Exercise data section start

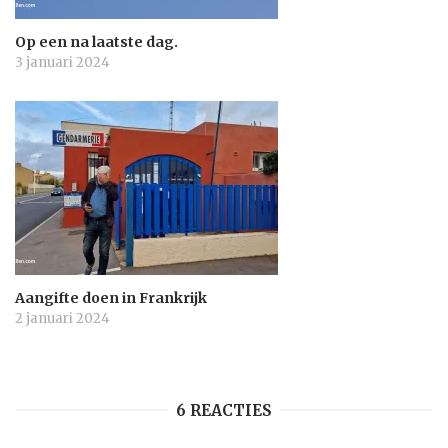
Op een na laatste dag.
3 januari 2024
Aangifte doen in Frankrijk
2 januari 2024
6 REACTIES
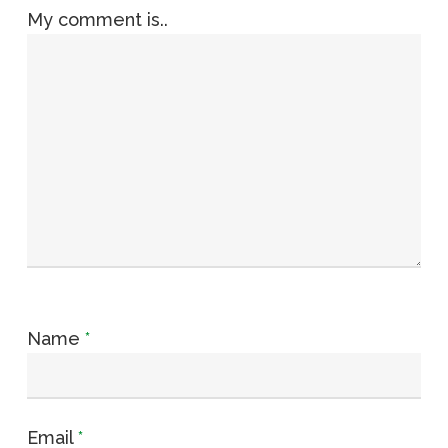
My comment is..
Name
*
Email
*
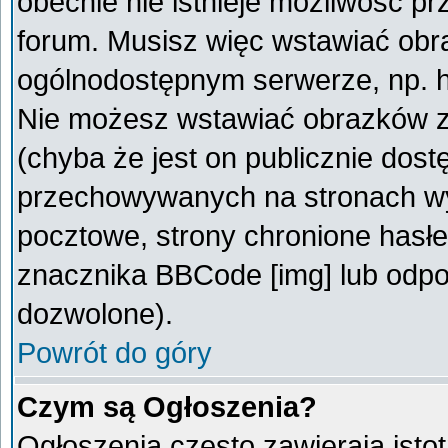
obecnie nie istnieje możliwość p
forum. Musisz więc wstawiać obra
ogólnodostępnym serwerze, np. ht
Nie możesz wstawiać obrazków z
(chyba że jest on publicznie do
przechowywanych na stronach wym
pocztowe, strony chronione hasłe
znacznika BBCode [img] lub odpow
dozwolone).
Powrót do góry
Czym są Ogłoszenia?
Ogłoszenia często zawierają istot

Exercise data section end

▶ **Action item**
Once the line with "3 januari 2024" has been found above, output that line and every later line exactly, stopping after the line with "przechowywanych na stronach wym", and omit the pictures.

▶ **Response area**
3 januari 2024
Aangifte doen in Frankrijk
2 januari 2024
6 REACTIES
My comment is..
Name
*
Email
*
obecnie nie istnieje możliwość p
forum. Musisz więc wstawiać obra
ogólnodostępnym serwerze, np. ht
Nie możesz wstawiać obrazków z
(chyba że jest on publicznie do
przechowywanych na stronach wym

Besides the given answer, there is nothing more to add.